Task goal: Working from the line that contains "Delete the commented" down to the last line below, repeat each line exactly.
──────── Available data ────────
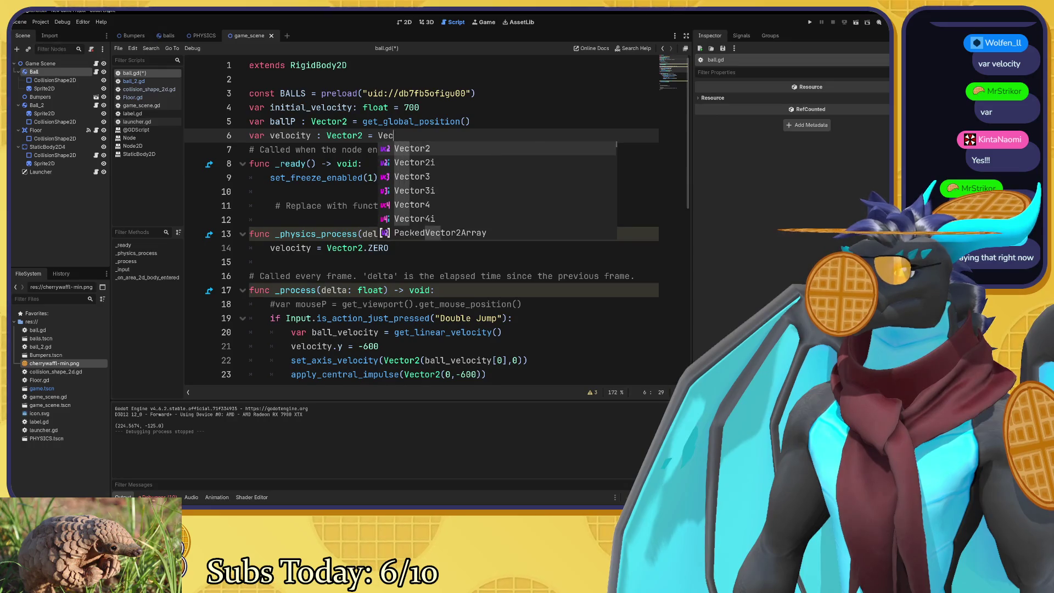
text(tor2)
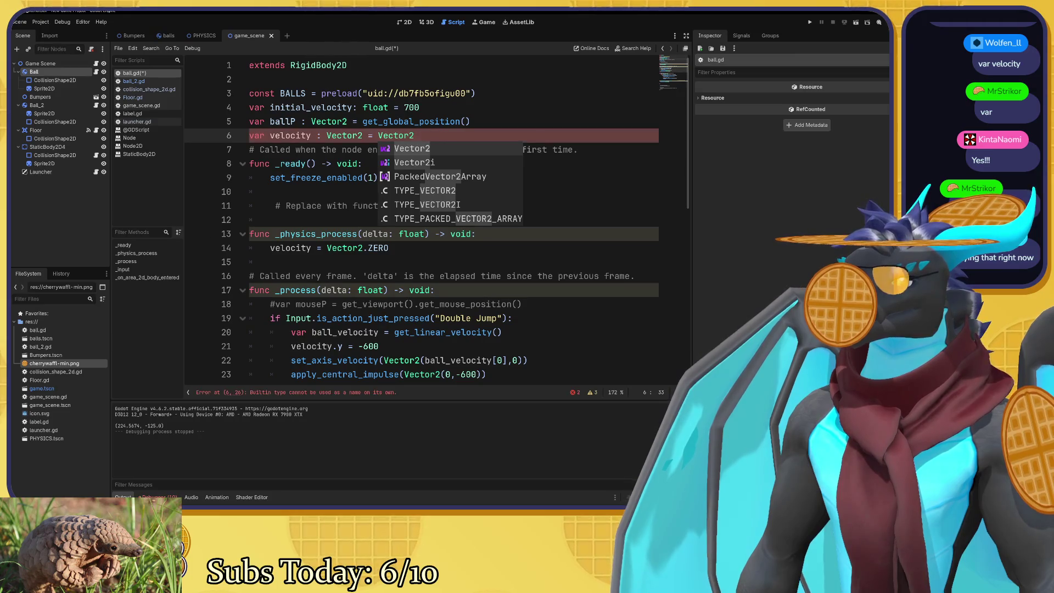
text(.)
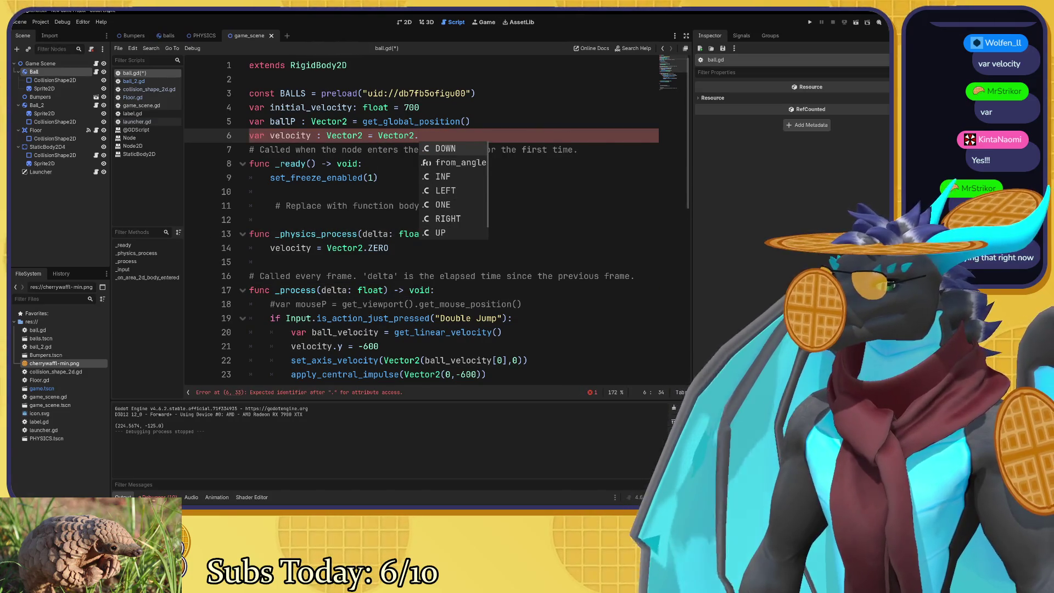
text(Z)
key(Return)
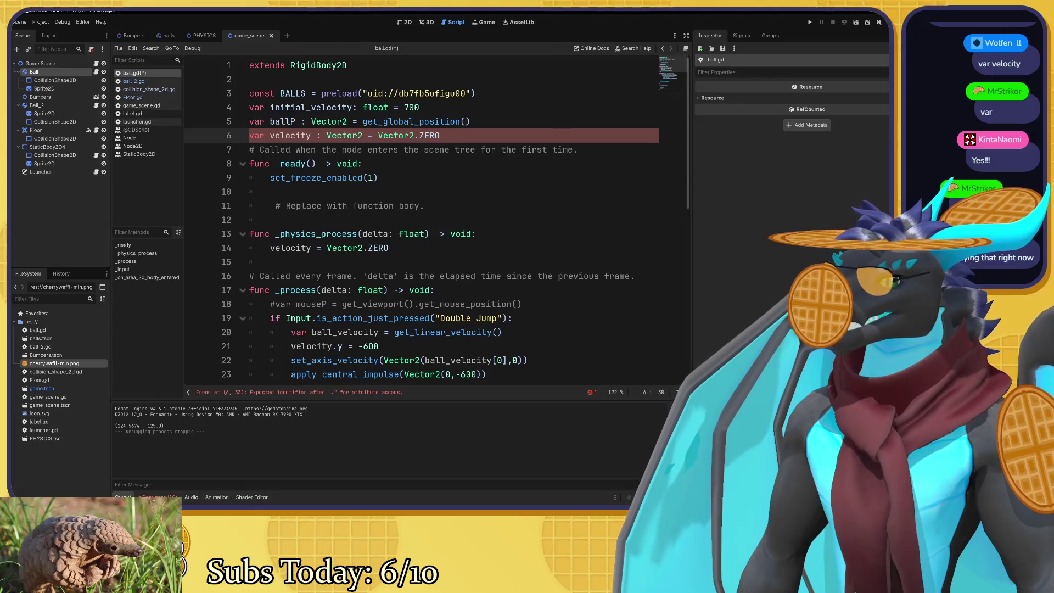
mouse_move(338, 135)
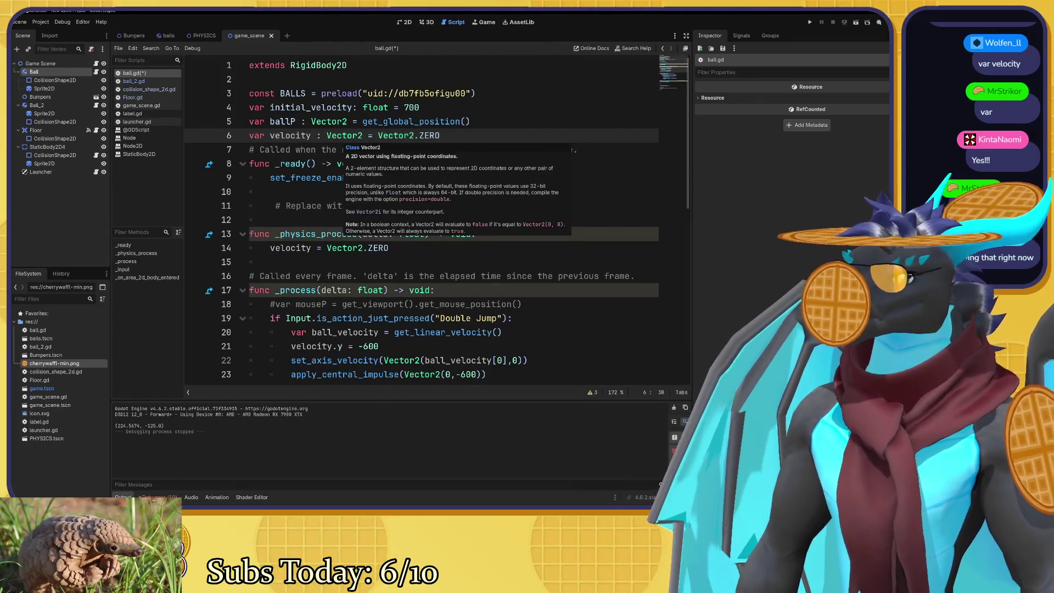
mouse_move(431, 135)
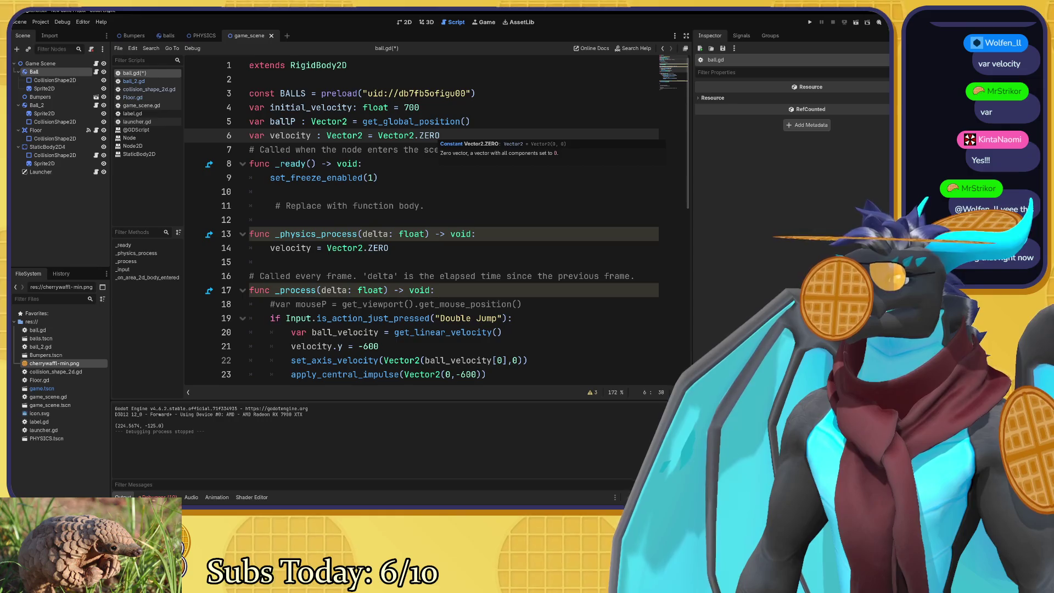
scroll(440, 156, down, 1)
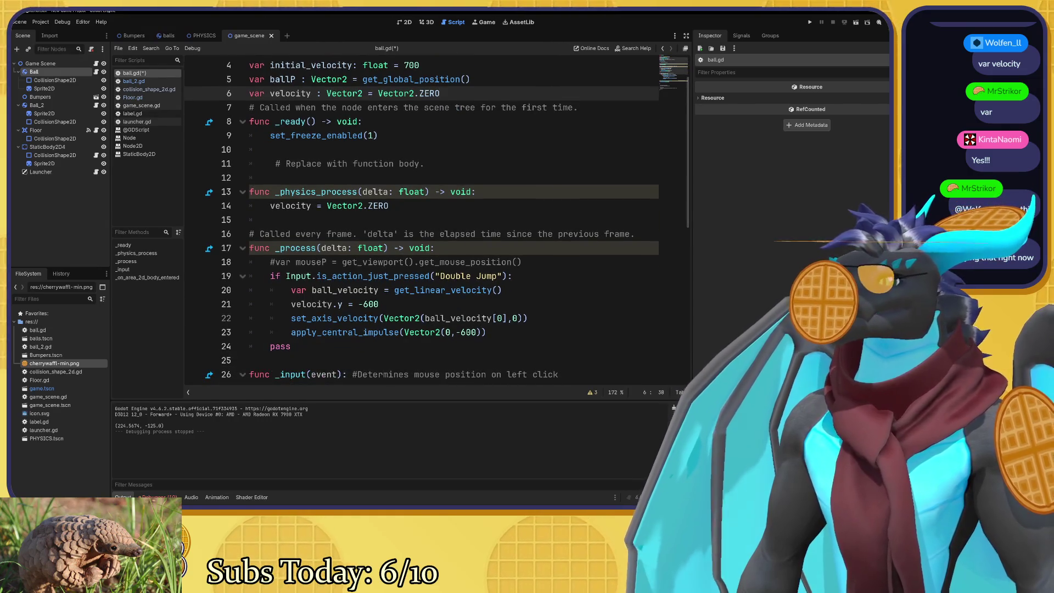
Comment out the _physics_process lines with Toggle Comment.
click(327, 205)
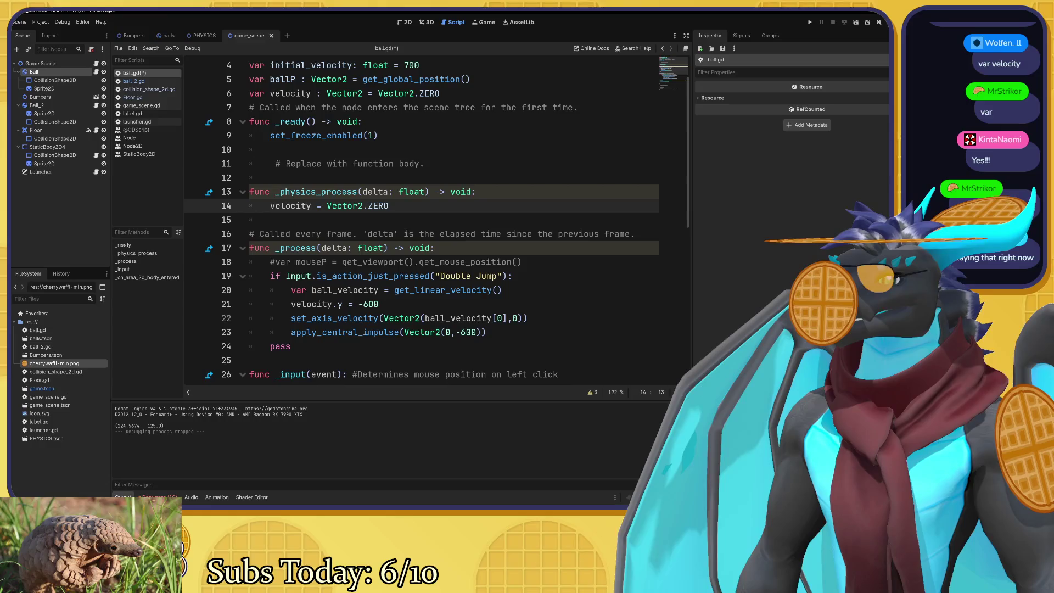
mouse_move(388, 205)
mouse_down()
mouse_move(275, 205)
mouse_move(250, 191)
mouse_up()
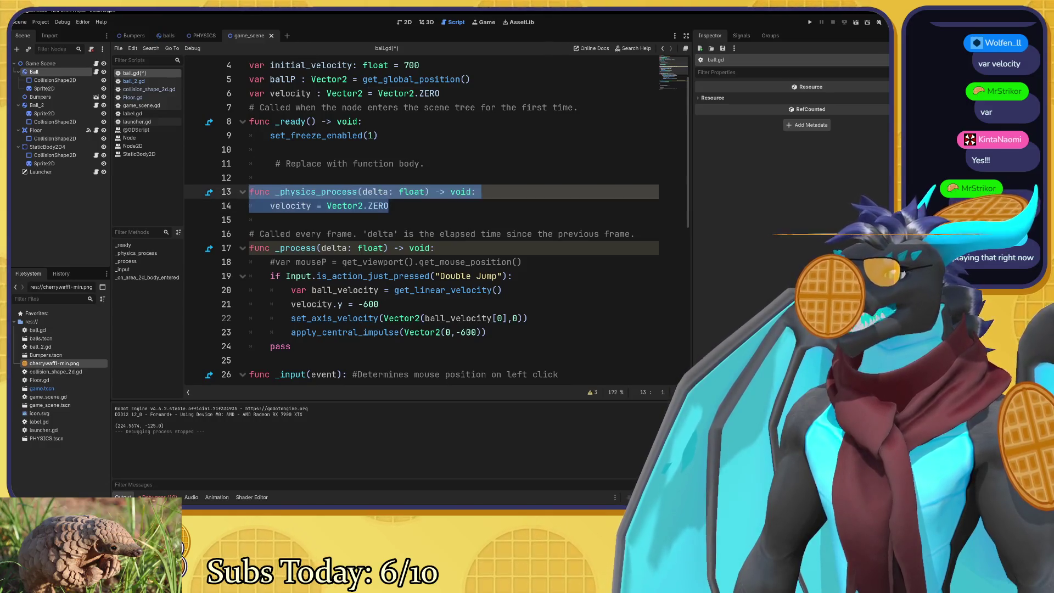
key(ctrl+x)
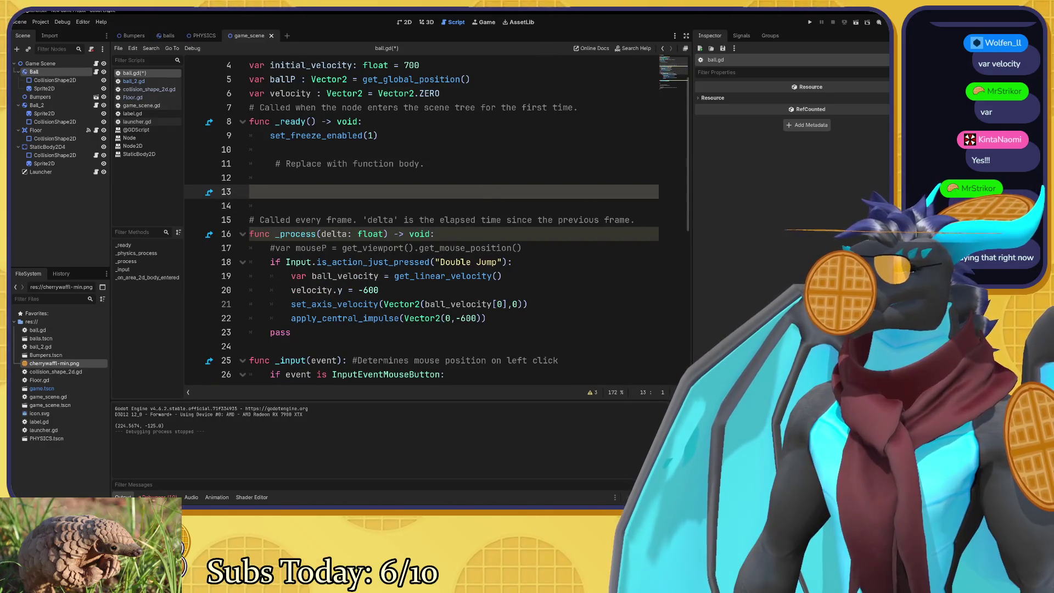
key(ctrl+z)
right_click(342, 203)
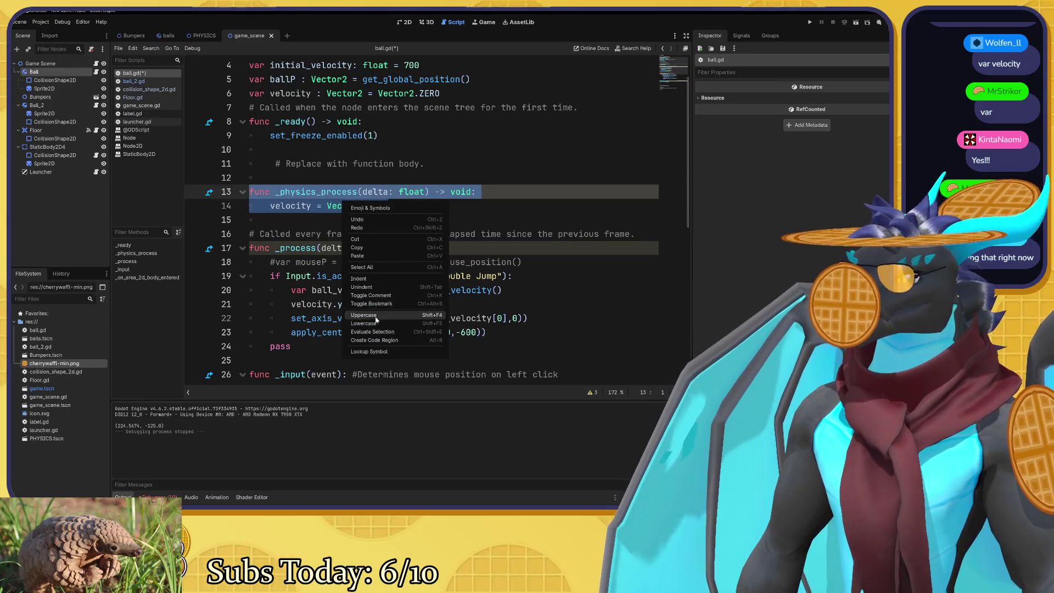
click(381, 296)
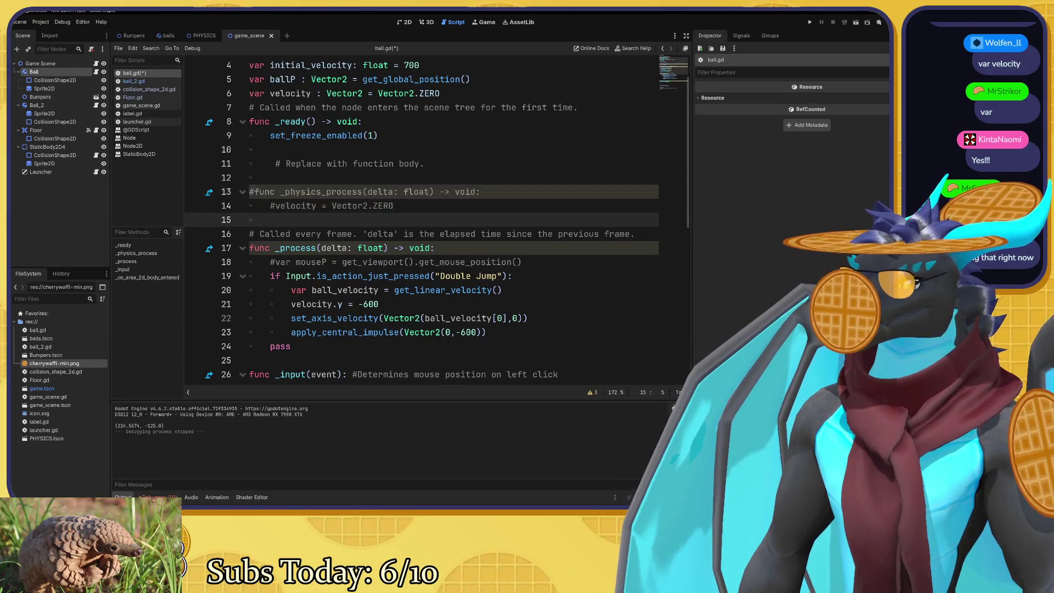
Delete the commented velocity line and append 'for PHYSICS' to the header on line 13.
click(271, 206)
key(Return)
────────
Solution for this task:
Delete the commented velocity line and append 'for PHYSICS' to the header on line 13.
click(271, 206)
key(Return)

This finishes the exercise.